Can you hear Haut-Bailly? Yes, during fermentations – the slight sound of fine bubbles bursting on the surface of the liquid. It’s an airy rustle that soon stops, and the wine is said to be at rest. It’s as if the wine has calmed down, inviting you to meditate, to reflect on what has been achieved. Ready for blending.
And what about the intellect? The final, reasoned choice of the winemaker? Because no, a great wine does not come together on its own, by chance or miracle; it is man who puts it together. It is the human factor, and the human factor alone, that makes sense of what the five senses have perceived and retained, analytically and synthetically.
Analytically speaking, we are primarily concerned with the empirical, the felt, with a central objective: to protect the spirit of the place, to preserve the Haut-Bailly style beyond the variety of batches at our disposal, to find the ‘la’ of the vintage by erasing non-essential variables to embody and sublimate the essence of the estate.

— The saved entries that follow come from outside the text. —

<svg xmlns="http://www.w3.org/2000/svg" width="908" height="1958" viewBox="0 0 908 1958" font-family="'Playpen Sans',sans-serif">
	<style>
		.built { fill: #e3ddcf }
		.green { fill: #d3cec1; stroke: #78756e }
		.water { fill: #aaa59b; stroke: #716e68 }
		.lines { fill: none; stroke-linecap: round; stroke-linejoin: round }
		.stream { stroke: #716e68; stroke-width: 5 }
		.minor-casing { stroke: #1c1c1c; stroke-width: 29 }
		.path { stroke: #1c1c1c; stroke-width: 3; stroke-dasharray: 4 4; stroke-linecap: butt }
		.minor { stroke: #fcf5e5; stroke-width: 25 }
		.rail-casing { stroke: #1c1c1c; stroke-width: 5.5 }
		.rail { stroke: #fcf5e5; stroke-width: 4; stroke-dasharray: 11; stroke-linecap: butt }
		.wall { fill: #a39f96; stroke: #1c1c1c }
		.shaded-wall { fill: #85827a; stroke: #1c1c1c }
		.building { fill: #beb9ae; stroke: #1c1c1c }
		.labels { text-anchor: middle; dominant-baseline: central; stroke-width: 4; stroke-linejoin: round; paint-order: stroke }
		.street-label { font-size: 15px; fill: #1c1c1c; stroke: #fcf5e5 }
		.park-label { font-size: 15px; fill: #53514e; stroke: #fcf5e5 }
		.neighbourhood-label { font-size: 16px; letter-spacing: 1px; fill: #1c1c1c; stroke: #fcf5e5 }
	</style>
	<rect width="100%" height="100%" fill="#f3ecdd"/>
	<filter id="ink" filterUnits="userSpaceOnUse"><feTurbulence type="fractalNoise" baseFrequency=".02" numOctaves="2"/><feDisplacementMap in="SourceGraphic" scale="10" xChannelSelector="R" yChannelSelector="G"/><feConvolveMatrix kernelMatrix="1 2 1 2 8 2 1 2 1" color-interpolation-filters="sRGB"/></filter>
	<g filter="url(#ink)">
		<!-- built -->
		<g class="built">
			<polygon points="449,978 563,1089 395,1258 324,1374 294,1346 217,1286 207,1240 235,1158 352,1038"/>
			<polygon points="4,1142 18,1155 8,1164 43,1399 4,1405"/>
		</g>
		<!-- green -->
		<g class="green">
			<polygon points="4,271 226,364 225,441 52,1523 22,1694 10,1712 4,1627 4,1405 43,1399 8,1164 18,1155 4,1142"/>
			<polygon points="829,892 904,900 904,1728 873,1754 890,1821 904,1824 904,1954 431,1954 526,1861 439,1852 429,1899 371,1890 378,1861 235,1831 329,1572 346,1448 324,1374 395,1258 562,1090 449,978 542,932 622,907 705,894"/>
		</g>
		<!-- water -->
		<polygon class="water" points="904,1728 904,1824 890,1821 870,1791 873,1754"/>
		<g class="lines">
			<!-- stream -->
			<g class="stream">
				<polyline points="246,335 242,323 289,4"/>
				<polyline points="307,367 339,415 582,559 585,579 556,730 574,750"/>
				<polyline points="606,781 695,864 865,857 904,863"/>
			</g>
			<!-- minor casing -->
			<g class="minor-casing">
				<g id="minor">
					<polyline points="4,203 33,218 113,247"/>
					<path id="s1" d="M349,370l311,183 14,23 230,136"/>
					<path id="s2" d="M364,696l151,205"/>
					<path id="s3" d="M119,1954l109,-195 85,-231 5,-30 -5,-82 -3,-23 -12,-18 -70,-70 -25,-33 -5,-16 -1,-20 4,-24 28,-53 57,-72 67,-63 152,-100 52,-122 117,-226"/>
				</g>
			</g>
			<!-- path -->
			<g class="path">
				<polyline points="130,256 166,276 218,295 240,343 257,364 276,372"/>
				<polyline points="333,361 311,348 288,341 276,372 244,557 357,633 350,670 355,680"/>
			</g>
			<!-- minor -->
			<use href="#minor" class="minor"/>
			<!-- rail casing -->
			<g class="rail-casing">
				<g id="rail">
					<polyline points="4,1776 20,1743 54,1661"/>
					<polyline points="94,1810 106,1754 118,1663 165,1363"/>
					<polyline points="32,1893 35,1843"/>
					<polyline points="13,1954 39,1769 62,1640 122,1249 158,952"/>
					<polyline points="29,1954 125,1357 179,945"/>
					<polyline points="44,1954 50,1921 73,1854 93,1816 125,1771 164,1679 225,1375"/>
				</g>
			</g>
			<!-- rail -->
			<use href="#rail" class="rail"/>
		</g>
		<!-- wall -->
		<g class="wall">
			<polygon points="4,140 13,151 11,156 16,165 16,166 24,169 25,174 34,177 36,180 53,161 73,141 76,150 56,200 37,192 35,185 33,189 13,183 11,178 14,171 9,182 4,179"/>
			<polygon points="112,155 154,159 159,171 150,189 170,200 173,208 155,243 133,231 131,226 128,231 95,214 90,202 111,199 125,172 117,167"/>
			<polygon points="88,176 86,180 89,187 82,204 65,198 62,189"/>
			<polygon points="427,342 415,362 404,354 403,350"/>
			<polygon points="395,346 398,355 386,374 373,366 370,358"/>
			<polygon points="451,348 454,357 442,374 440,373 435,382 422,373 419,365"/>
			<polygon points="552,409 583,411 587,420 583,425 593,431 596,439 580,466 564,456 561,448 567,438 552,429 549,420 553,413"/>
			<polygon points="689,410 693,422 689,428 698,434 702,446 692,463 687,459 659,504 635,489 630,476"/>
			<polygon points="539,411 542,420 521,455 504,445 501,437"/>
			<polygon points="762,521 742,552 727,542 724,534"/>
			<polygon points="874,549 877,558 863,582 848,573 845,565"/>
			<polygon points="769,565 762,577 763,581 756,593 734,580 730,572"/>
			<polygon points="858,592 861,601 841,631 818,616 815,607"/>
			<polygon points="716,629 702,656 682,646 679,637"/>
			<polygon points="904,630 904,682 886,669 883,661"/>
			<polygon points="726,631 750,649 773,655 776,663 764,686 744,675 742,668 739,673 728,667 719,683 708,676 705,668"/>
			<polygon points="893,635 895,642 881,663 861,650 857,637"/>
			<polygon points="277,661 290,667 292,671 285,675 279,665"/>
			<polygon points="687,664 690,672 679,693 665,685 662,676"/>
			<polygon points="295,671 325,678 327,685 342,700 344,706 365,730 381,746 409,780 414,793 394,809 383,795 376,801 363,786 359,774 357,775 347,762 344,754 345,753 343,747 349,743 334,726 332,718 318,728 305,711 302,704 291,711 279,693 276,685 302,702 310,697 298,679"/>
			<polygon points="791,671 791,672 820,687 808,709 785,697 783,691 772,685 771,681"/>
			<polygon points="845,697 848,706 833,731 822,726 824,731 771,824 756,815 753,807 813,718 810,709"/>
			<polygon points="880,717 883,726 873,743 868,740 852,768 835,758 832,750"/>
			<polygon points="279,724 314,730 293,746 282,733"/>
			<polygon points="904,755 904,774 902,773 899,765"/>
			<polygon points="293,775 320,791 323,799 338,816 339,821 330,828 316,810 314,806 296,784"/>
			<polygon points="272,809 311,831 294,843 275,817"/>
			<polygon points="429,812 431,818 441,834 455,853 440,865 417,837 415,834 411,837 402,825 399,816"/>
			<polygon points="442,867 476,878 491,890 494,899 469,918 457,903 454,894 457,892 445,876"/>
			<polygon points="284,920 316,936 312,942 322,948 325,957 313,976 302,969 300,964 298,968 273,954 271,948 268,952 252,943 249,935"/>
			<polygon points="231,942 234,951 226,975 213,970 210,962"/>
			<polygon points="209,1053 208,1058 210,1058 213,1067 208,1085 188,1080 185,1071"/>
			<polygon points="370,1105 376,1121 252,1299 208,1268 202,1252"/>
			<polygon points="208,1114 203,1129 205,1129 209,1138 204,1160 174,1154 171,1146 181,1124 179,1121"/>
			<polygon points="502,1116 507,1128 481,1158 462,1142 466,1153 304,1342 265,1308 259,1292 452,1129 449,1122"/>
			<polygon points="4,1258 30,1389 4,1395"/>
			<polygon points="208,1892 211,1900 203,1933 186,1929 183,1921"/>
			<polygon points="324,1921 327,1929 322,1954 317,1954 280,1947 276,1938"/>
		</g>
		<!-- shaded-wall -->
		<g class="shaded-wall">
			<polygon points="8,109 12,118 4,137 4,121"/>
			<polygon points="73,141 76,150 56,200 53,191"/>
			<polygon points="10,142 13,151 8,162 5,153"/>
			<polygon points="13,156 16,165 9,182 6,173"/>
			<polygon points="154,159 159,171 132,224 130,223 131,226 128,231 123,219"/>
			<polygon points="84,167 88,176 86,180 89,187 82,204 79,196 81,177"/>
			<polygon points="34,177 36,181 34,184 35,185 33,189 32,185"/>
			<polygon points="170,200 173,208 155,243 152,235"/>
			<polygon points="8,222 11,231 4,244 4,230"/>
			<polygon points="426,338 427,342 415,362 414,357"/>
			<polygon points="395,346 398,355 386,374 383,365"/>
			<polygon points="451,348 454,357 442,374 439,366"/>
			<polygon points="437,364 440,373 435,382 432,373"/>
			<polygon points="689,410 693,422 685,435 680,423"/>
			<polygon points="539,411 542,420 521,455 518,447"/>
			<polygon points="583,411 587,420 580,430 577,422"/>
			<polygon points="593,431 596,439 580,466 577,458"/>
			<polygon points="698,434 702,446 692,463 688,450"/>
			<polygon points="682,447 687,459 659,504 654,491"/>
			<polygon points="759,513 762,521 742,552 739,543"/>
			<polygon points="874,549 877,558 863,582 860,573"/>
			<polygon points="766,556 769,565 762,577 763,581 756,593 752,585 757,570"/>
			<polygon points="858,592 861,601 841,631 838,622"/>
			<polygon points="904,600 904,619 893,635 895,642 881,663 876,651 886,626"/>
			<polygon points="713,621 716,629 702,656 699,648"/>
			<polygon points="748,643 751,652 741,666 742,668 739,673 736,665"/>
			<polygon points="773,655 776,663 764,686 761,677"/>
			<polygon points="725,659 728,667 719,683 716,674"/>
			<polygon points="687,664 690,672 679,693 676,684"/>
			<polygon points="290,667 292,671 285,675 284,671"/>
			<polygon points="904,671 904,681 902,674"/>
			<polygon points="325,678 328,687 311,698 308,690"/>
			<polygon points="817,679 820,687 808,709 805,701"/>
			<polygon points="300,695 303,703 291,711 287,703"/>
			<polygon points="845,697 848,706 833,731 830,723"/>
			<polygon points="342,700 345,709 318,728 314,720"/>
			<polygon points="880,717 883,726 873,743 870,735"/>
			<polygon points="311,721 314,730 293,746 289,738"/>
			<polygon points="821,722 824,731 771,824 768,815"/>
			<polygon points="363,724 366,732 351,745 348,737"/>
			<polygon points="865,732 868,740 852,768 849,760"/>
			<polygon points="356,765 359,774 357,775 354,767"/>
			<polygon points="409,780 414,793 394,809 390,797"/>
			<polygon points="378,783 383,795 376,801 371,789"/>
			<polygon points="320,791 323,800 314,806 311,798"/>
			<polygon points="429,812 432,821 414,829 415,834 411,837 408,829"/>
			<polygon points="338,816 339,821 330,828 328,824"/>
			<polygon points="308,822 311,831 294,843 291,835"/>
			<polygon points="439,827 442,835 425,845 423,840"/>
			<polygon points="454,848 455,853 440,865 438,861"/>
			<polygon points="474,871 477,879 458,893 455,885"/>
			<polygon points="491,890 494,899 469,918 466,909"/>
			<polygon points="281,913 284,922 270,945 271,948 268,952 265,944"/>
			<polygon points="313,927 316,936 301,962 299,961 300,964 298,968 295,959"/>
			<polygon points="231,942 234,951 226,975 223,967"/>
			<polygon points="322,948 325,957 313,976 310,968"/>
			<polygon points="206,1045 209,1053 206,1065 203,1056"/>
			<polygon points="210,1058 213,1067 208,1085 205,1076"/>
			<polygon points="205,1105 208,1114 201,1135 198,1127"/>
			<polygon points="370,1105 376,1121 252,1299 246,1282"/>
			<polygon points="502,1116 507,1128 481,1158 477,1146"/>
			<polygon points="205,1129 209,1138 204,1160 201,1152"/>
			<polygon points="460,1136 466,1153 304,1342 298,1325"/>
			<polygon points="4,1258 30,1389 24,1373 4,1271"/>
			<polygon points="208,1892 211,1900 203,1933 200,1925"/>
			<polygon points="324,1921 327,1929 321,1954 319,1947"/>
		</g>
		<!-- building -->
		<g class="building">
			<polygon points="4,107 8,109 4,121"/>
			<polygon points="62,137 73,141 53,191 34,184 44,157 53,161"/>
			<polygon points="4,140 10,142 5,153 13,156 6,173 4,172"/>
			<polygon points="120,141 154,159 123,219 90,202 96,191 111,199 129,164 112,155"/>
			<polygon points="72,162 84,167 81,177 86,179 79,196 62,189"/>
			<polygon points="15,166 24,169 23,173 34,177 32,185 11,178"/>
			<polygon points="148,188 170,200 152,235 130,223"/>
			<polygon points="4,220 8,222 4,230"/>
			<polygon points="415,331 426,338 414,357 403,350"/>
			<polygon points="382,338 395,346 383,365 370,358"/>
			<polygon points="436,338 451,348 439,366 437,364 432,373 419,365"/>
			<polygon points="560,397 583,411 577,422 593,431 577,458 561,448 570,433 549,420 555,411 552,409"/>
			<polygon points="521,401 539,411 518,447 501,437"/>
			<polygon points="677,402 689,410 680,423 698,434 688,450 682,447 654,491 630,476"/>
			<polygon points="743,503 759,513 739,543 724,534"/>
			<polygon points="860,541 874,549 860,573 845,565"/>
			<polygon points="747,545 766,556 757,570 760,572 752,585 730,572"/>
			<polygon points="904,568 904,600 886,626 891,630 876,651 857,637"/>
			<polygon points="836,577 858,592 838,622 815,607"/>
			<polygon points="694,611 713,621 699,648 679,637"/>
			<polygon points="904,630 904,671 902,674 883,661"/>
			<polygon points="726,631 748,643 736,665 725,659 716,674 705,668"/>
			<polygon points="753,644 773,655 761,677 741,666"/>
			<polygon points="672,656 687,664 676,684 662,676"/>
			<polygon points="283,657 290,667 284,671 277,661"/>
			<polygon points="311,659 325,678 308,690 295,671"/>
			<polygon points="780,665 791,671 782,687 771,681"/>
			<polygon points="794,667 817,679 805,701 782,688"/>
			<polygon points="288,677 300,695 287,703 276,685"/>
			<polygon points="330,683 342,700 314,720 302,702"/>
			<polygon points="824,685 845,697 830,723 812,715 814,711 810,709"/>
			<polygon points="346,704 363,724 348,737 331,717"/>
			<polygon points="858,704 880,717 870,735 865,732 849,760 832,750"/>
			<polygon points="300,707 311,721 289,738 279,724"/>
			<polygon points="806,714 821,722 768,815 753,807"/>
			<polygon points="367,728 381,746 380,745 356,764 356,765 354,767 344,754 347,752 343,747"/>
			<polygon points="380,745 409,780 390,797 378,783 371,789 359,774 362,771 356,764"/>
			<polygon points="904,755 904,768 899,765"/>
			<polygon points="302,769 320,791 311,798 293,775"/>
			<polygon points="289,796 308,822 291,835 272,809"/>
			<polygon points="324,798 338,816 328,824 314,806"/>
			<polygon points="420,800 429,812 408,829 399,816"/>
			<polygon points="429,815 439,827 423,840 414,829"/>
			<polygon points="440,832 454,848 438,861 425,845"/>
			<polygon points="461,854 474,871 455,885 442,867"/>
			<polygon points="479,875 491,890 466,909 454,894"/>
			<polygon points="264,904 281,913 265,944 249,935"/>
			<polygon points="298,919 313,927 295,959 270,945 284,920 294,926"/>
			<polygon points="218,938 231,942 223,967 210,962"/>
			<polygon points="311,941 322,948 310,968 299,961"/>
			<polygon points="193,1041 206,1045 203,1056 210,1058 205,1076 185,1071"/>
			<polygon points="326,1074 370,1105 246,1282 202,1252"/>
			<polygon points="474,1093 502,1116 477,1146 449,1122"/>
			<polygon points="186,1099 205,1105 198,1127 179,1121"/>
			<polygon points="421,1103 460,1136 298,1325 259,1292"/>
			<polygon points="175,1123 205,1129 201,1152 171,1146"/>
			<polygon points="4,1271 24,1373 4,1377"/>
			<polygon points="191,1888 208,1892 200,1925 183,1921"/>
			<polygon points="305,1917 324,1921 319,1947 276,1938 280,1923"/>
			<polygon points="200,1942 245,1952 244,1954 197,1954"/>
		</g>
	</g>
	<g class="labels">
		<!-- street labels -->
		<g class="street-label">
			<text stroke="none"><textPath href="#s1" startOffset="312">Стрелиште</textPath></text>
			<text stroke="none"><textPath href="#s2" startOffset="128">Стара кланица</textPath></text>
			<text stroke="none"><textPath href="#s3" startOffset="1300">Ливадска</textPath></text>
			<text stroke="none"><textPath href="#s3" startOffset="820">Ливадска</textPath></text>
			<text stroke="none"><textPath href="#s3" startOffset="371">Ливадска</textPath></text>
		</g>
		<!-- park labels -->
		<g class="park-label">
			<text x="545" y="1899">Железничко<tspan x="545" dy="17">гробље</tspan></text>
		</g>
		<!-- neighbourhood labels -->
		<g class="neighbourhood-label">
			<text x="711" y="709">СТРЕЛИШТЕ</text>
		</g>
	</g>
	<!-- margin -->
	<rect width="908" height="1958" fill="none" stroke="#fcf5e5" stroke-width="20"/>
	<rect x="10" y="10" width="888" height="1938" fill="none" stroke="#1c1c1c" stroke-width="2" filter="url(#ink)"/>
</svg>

Synthetically speaking, with all the data collected in terms of colour, aromas, body and tannins in hand, we don’t reason in percentages, we resonate in emotions, always with the elegance of Haut-Bailly wines in mind.
This is the time for composition, in the musical sense of the term, as mentioned in the introduction: how can we turn a set of sublime notes into a timeless harmony, faithful to the terroir and magnifying it, tomorrow and a hundred years from now? The key word is refinement, which leads to the desired level of refinement, starting from the heart of the ideal blend, through successive touches and retouches.
At the end of this patient, attentive, intense and decisive work of composition, there is grace, the perfect harmony of the wine, the fruit of depth and lightness: airy, and better still ‘ethereal’, of infinite purity, according to the dazzled word with which Robert Parker characterised the 2010 vintage.
Seated on its magical hillock, reaching towards the purity of the sky, this is where Haut-Bailly blossoms.